Un tournant historique pour les Kurdes de Syrie. Réunis à Qamichli, dans le nord-est du pays, plus de 400 figures politiques kurdes syriennes ainsi que des représentants kurdes venus d’Irak et de Turquie ont adopté samedi une position commune : construire une Syrie nouvelle, démocratique, décentralisée, et respectueuse des droits de toutes ses composantes.
Organisée sous l’intitulé « Unité de la position et du rang kurdes », cette conférence vise à affirmer la place des Kurdes dans la Syrie post-Assad, après la chute du régime en décembre dernier. Soutenus par Washington, les Kurdes contrôlent aujourd’hui de vastes territoires stratégiques du nord et de l’est du pays, riches en ressources pétrolières et gazières.
À l’issue des travaux, les participants ont adopté un « projet de vision politique kurde commune », présenté comme une approche « réaliste » pour garantir une solution juste à la question kurde en Syrie. Ce projet ambitionne de fonder un État syrien unifié, mais décentralisé, qui protège les droits nationaux du peuple kurde, assure la liberté et les droits des femmes, et favorise leur participation active à toutes les sphères politiques, sociales et militaires.
Mohammad Ismaïl, responsable kurde, a décrit la déclaration finale comme « la charte fondatrice » d’une Syrie nouvelle, pluriethnique, multiconfessionnelle et multiculturelle.
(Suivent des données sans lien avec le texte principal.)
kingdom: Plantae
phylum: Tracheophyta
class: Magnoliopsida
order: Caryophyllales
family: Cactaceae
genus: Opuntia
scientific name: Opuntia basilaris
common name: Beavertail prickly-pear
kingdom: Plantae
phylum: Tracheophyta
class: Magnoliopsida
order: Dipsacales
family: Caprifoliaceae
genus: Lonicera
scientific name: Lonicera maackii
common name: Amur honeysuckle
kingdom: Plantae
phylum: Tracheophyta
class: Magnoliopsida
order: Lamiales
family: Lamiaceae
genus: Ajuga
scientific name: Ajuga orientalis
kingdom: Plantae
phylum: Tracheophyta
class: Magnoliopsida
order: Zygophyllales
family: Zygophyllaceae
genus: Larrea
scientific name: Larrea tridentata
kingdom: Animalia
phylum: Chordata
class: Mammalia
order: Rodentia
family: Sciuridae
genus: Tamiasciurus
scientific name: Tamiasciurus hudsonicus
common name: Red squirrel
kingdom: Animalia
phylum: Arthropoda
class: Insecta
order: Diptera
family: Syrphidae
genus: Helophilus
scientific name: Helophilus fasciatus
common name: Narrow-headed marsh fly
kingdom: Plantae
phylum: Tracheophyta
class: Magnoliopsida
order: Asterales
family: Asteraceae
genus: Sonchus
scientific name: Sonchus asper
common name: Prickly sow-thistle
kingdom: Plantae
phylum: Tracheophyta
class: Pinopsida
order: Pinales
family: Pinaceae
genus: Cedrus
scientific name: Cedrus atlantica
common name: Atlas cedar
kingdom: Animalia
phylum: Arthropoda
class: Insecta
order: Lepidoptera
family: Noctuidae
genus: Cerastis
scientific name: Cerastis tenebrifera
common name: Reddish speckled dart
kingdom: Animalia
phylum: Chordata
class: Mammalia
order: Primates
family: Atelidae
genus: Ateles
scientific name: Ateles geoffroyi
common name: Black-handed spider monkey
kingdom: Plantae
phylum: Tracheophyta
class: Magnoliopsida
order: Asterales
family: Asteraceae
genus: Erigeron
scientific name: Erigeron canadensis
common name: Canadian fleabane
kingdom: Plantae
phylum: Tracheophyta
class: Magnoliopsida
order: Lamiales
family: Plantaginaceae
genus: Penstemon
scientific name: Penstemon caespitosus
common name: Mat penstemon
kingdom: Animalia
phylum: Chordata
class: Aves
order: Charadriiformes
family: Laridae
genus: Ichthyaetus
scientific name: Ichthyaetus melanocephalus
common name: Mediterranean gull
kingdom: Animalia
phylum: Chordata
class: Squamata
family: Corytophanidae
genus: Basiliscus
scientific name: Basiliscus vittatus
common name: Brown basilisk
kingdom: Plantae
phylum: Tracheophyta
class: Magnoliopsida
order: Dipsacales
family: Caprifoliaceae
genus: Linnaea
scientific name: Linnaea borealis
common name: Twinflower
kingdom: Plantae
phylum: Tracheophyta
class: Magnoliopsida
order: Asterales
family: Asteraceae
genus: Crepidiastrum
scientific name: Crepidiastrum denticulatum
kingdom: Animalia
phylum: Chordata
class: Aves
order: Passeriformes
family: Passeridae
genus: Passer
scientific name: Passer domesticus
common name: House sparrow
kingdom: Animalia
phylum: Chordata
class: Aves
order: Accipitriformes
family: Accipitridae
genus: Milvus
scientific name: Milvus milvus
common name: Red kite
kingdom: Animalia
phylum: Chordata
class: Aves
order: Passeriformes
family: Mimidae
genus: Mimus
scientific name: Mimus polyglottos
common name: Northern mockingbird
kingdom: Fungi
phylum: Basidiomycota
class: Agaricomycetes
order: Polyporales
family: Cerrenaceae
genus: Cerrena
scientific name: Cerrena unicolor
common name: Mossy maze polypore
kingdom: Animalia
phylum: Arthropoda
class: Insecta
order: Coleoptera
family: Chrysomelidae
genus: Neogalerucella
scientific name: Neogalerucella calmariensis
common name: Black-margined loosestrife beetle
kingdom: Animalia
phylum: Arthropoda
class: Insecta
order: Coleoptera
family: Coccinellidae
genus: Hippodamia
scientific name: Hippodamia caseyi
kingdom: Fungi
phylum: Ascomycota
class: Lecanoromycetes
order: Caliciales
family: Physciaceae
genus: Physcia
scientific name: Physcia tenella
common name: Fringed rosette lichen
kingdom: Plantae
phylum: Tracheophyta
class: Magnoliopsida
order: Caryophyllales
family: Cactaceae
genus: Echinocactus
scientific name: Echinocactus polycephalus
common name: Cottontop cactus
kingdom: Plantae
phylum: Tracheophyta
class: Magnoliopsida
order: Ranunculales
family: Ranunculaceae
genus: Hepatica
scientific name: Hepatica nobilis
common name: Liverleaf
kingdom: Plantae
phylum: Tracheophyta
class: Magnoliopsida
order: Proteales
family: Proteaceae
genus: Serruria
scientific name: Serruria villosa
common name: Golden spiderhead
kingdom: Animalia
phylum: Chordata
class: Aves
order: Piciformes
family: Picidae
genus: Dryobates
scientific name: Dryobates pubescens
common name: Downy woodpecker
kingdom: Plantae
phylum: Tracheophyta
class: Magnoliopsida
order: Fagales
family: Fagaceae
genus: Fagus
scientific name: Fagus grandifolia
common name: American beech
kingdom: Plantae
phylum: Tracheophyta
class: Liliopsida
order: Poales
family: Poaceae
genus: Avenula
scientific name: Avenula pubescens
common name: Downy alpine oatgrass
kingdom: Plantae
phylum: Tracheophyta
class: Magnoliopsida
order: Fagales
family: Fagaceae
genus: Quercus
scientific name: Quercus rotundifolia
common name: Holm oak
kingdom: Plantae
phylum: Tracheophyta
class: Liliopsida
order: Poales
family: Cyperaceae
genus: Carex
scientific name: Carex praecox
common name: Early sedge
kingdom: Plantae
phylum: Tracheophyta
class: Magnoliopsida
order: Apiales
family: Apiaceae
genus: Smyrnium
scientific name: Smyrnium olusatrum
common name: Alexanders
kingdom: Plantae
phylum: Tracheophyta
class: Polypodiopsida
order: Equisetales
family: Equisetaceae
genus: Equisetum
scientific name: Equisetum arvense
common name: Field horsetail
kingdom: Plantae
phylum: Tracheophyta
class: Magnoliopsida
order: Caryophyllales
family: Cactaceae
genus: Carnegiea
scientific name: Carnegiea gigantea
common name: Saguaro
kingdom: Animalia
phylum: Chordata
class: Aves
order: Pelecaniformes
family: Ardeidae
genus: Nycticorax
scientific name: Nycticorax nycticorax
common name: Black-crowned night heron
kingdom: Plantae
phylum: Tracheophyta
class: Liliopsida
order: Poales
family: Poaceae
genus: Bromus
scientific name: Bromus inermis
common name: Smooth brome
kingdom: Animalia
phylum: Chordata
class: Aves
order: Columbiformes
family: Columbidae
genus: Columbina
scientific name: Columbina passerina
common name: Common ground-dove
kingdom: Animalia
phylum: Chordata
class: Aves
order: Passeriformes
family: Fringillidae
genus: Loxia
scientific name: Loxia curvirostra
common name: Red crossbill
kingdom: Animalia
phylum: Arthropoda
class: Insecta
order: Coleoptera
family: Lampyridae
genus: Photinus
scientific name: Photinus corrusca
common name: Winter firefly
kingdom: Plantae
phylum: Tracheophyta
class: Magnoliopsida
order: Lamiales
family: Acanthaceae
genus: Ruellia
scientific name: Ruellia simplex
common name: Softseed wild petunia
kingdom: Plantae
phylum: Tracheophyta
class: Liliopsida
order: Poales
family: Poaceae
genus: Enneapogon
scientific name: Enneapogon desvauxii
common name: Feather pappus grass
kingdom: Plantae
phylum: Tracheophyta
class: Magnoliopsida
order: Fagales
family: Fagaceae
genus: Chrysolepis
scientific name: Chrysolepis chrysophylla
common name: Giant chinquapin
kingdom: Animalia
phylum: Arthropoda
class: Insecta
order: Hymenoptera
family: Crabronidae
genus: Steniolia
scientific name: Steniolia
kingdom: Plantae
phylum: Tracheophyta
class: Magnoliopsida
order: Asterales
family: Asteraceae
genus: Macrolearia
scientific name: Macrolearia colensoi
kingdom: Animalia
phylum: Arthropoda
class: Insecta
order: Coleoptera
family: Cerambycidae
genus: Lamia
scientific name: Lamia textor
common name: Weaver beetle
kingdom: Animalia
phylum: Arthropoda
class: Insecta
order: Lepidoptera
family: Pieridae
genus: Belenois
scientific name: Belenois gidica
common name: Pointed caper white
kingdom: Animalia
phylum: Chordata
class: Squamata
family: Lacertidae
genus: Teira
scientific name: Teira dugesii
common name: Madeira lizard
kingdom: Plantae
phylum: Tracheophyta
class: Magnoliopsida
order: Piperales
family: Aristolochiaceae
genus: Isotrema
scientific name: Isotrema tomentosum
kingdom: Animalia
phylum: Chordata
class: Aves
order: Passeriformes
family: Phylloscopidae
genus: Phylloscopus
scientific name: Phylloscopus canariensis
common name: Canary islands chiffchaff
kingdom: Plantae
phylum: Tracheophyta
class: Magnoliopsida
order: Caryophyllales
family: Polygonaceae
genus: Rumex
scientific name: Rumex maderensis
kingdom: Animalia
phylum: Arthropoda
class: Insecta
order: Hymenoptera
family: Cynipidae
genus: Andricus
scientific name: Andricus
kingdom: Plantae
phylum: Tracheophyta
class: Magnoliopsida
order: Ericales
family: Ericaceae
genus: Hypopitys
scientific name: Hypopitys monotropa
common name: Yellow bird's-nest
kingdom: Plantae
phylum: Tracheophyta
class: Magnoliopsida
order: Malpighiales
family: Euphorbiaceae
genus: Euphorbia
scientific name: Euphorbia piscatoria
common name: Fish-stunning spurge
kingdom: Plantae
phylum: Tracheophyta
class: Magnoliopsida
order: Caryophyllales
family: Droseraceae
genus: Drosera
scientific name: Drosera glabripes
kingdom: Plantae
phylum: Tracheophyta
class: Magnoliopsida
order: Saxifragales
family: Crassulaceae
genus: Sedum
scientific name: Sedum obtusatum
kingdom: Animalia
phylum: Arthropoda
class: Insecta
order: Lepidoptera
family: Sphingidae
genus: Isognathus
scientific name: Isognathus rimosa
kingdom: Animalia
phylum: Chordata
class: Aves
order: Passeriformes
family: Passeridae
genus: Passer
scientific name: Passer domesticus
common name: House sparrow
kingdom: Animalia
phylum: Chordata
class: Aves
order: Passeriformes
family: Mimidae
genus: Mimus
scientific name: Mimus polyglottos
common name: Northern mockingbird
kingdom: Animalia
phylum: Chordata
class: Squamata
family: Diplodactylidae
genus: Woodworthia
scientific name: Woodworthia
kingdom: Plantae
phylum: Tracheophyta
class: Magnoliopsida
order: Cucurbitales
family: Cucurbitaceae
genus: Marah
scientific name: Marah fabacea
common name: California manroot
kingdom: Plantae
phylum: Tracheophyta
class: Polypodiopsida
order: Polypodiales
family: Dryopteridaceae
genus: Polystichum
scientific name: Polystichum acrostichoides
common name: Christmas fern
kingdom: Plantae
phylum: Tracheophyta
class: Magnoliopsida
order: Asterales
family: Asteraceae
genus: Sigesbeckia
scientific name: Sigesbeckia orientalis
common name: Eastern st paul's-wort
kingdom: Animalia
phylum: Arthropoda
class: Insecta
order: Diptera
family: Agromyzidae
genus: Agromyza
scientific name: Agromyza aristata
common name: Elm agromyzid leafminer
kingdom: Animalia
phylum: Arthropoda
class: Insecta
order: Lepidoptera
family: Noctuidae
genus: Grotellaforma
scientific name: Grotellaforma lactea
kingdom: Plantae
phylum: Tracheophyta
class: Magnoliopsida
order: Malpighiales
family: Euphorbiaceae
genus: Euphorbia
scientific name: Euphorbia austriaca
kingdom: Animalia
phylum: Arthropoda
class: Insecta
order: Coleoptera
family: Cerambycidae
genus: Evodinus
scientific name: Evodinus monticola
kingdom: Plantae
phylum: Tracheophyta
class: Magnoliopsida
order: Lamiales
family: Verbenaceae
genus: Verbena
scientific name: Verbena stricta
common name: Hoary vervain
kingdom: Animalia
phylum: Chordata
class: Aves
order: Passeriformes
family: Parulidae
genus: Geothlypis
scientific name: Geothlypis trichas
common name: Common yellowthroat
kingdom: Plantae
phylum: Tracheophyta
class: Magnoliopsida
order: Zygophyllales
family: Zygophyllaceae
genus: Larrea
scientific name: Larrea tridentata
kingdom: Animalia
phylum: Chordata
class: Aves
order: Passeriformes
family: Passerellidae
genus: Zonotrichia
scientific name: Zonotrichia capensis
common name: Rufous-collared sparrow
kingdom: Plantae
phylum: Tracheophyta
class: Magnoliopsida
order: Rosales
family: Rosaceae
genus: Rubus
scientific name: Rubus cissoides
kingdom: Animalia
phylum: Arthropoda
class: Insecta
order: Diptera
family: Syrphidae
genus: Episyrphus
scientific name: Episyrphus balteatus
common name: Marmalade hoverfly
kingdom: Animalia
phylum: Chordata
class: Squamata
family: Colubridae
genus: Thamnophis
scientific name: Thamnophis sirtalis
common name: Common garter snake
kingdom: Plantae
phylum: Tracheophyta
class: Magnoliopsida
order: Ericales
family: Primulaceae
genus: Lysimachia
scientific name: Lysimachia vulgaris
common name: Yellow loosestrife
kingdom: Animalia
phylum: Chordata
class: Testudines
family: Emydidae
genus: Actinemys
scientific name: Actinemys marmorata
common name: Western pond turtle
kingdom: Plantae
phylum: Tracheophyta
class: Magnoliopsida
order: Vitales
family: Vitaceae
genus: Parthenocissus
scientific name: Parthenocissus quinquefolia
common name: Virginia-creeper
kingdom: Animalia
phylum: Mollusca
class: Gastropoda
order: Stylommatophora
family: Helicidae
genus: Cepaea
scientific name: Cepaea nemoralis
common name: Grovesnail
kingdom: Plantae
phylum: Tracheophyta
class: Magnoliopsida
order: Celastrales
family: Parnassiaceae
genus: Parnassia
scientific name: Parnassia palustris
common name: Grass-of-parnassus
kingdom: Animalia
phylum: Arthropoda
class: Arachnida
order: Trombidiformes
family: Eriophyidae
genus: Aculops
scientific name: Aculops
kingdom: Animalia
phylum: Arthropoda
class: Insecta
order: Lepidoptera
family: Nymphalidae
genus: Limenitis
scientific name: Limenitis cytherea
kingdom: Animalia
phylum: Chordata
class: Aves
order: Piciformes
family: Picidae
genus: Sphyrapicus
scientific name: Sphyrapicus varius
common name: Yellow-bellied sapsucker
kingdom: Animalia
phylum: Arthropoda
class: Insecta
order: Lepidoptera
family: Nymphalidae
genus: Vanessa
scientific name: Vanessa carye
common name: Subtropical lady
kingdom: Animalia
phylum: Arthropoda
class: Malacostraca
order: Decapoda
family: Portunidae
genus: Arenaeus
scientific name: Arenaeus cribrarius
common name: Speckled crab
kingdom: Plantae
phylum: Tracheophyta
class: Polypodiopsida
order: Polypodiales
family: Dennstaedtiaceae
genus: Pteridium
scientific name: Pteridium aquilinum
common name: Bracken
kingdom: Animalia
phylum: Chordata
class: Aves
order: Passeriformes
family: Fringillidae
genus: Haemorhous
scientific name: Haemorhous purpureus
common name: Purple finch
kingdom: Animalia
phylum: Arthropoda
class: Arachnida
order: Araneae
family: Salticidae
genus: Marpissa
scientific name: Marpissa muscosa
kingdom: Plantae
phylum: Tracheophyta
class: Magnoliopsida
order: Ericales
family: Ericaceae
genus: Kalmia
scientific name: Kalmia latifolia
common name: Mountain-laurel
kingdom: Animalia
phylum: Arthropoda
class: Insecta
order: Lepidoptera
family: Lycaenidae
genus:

La conférence appelle désormais à utiliser cette vision comme base de dialogue entre les forces kurdes elles-mêmes, mais aussi avec la nouvelle administration de Damas et toutes les forces nationales syriennes.
Face aux critiques évoquant un risque de division du pays, les organisateurs ont martelé leur attachement à l’unité syrienne. « La conférence n’a pas pour objectif de diviser le pays, mais au contraire de promouvoir son unité », a affirmé Mazloum Abdi, commandant en chef des Forces démocratiques syriennes (FDS), lors de l’ouverture. « Nous voulons que toutes les composantes syriennes obtiennent leurs droits dans la Constitution afin que nous puissions construire ensemble une Syrie démocratique, décentralisée et inclusive », a-t-il ajouté.
Cette approche vise aussi à répondre aux craintes des nouvelles autorités de Damas, qui ont systématiquement rejeté toute tentative de séparatisme. Pourtant, un accord signé le 11 mars entre le président Ahmad al-Chareh et Mazloum Abdi a marqué une avancée importante, en posant les bases de l’intégration progressive des institutions kurdes autonomes au sein de l’État syrien.
En dépit de ces ouvertures, les Kurdes restent profondément critiques à l’égard de la récente déclaration constitutionnelle promulguée par Damas, qui confère d’importants pouvoirs à Ahmad al-Chareh.
Badran Ciya Kurd, responsable au sein de l’administration autonome, a salué la conférence comme un « moment historique » qui permettra aux Kurdes de « jouer un rôle de premier plan dans les transformations démocratiques radicales en Syrie », soulignant l’importance de ce nouvel élan pour le dialogue national.
Pour les Kurdes de Syrie, l’heure est venue de transformer des années de luttes, de sacrifices et de marginalisation en reconnaissance politique et en participation active à la reconstruction d’un nouvel État syrien.